Every record is to be copied unchanged, except that its pictures are removed.

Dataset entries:
******************************

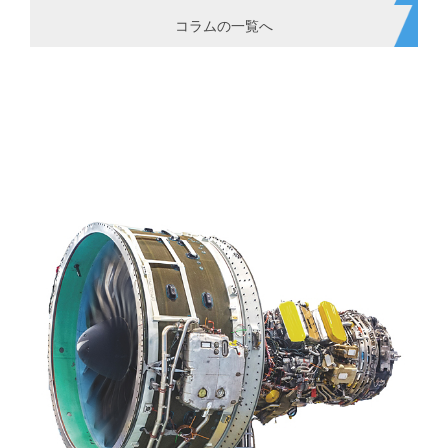
コラムの一覧へ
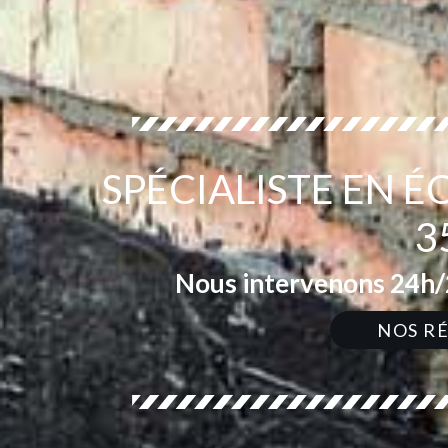
SPÉCIALISTE EN 
3
Nous intervenons 24h/2
NOS R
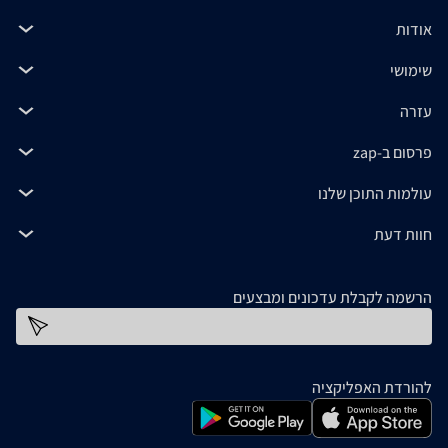
אודות
שימושי
עזרה
פרסום ב-zap
עולמות התוכן שלנו
חוות דעת
הרשמה לקבלת עדכונים ומבצעים
כתובת דוא''ל
להורדת האפליקציה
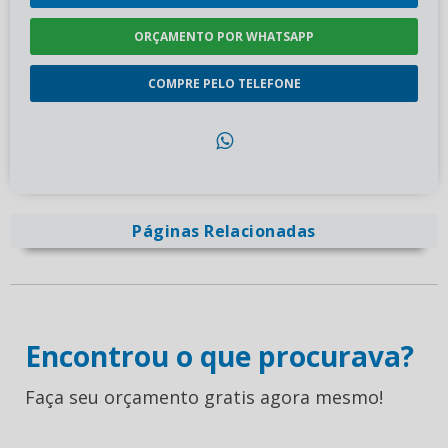
ORÇAMENTO POR WHATSAPP
COMPRE PELO TELEFONE
Páginas Relacionadas
Encontrou o que procurava?
Faça seu orçamento gratis agora mesmo!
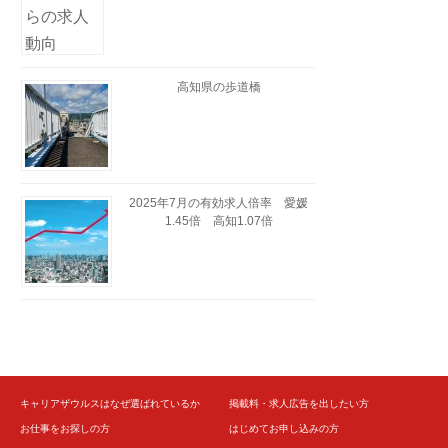
高知県の歩道橋
2025年7月の有効求人倍率 愛媛
1.45倍 高知1.07倍
キャリアザウルスはなぜ選ばれているか
掲載料・求人広告を出したい方
お仕事をお探しの方
はじめてお申し込みの方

******************************

Task answer
コラムの一覧へ
SPÉCIALISTE EN 
3
Nous intervenons 24h/2
NOS R
אודות
שימושי
עזרה
פרסום ב-zap
עולמות התוכן שלנו
חוות דעת
הרשמה לקבלת עדכונים ומבצעים
כתובת דוא''ל
להורדת האפליקציה
ORÇAMENTO POR WHATSAPP
COMPRE PELO TELEFONE
Páginas Relacionadas
Encontrou o que procurava?
Faça seu orçamento gratis agora mesmo!
高知県の歩道橋
2025年7月の有効求人倍率 愛媛
1.45倍 高知1.07倍
キャリアザウルスはなぜ選ばれているか
掲載料・求人広告を出したい方
お仕事をお探しの方
はじめてお申し込みの方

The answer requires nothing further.